Even non-drinkers cannot help but notice that wine goblets are getting larger and larger.

These sizes might be new to the general public but are what trained sommeliers and wine merchants have sampled from for many years.

They should never be more than one-fifth full, less so at a tasting. The generous goblet allows the drinker to get full benefit of aeration, bouquet and flavour.

Admittedly, some wine drinkers out for a night on the tiles abuse this. But they would abuse wine anyway, regardless of the size of glass.

On April 28, 2015, the Telegraph reported:

The fashion for large wine glasses has fuelled a rise in the number of ‘invisible’ calories people are inadvertently consuming through alcohol, the chair of the Royal Society for Public Health has warned.

Professor Fiona Sim said that the slow increase in the volume of glasses meant few people realise how much they had consumed, or were aware how calorific alcohol can be.

A 175ml glass of wine contains around 160 calories, the same amount as a slice of madeira cake, but many bars and restaurants now serve wine in large 250ml glasses or even larger.

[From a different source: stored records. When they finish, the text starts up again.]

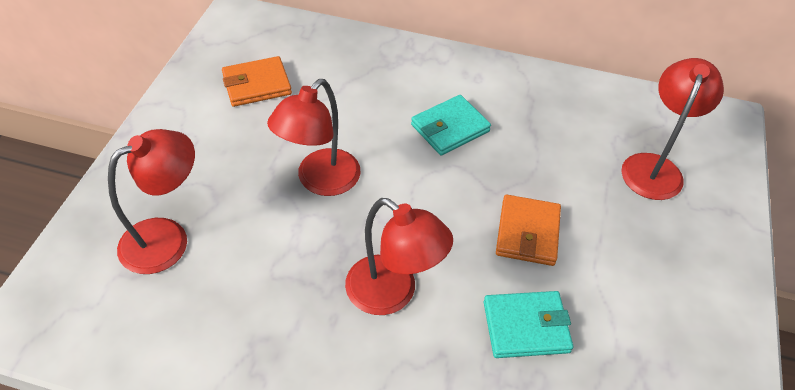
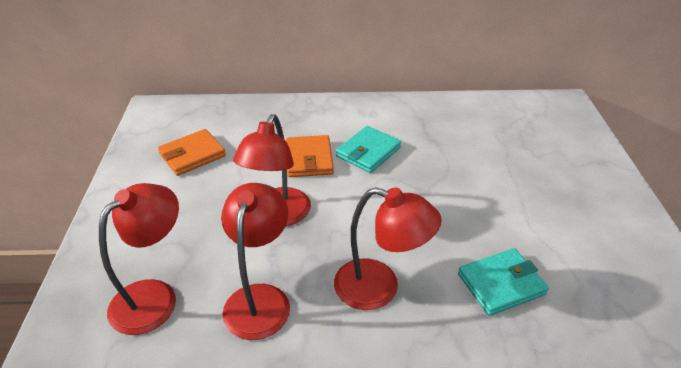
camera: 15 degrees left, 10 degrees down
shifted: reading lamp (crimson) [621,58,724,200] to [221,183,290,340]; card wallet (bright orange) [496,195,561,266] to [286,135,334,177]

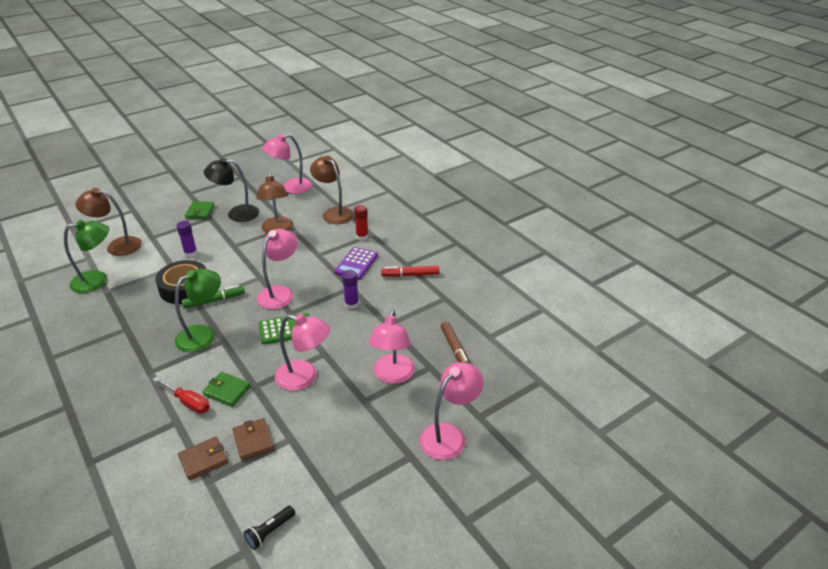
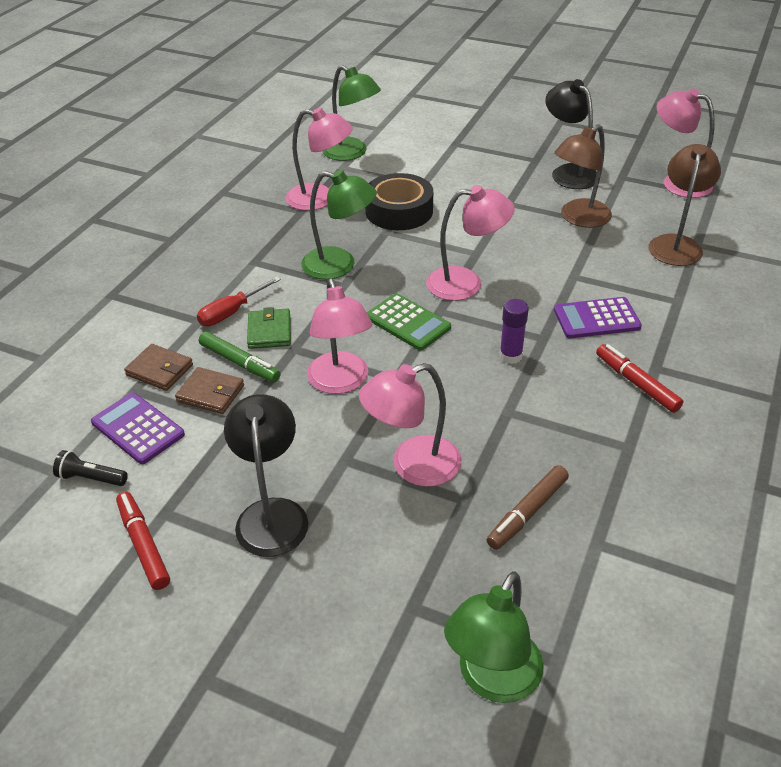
camera: 60 degrees right, 5 degrees up
gone: reading lamp (brown) [75,188,142,256]; card wallet (leaf-green) [185,201,215,219]; glue stick (crimson) [354,205,368,241]; glue stick (violet) [176,221,197,258]
new: adding machine (violet) [91,392,185,464]; reading lamp (ebony) [224,394,308,557]; felt pen (crimson) [116,492,170,590]; reading lamp (leaf-green) [444,571,544,703]
shifted: felt pen (leaf-green) [182,285,245,309] to [199,332,281,382]; reading lamp (pink) [419,362,484,460] to [285,107,353,211]
rotated: hand screwdriver (crimson) [153,377,210,413] = [197,277,281,326] 45 degrees clockwise; card wallet (brown) [232,418,274,461] = [175,367,244,414] 75 degrees clockwise

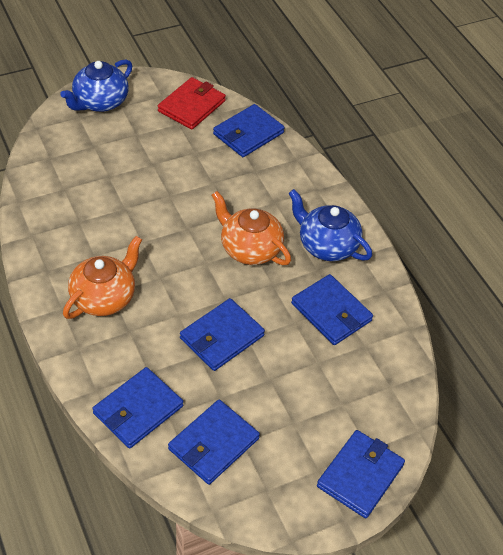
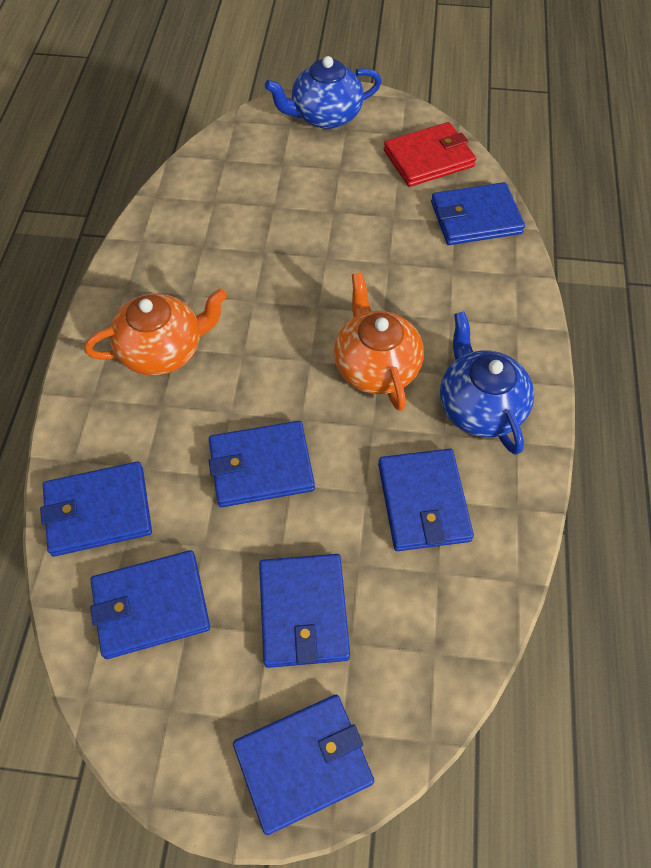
camera: 35 degrees right, 10 degrees up
new: card wallet (cobalt) [259,554,350,668]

Professor Sim is also a visiting professor at the University of Bedfordshire, a part-time GP (general practitioner) and trains GPs in public health matters.

It seems that she might not be a wine aficionado. If she were, surely she would have told the great British public how to use these goblets and drink wine responsibly.

And what about other alcoholic beverages, such as the highly calorific and carby beer, which really does contribute to obesity?

Wine is on the approved drinks list for the ketogenic diet, which is high fat, moderate protein and very low carbohydrate way of eating. The body will burn off the calories from dry wine or spirits quicker than beer, which the high-carbohydrate content prohibits.

What we actually need in this instance is not advice from a GP but from a sommelier. These men and women are never drunk and know how to enjoy wine responsibly. Their lessons would be much better placed here than a doctor’s misunderstanding of how wine is served and in what quantity.

I would be surprised if establishments poured huge gobletsful for their customers.  Perhaps Dr Sim and other well-meaning do-gooders should actually head to a wine bar or two and see for themselves. They might just be surprised.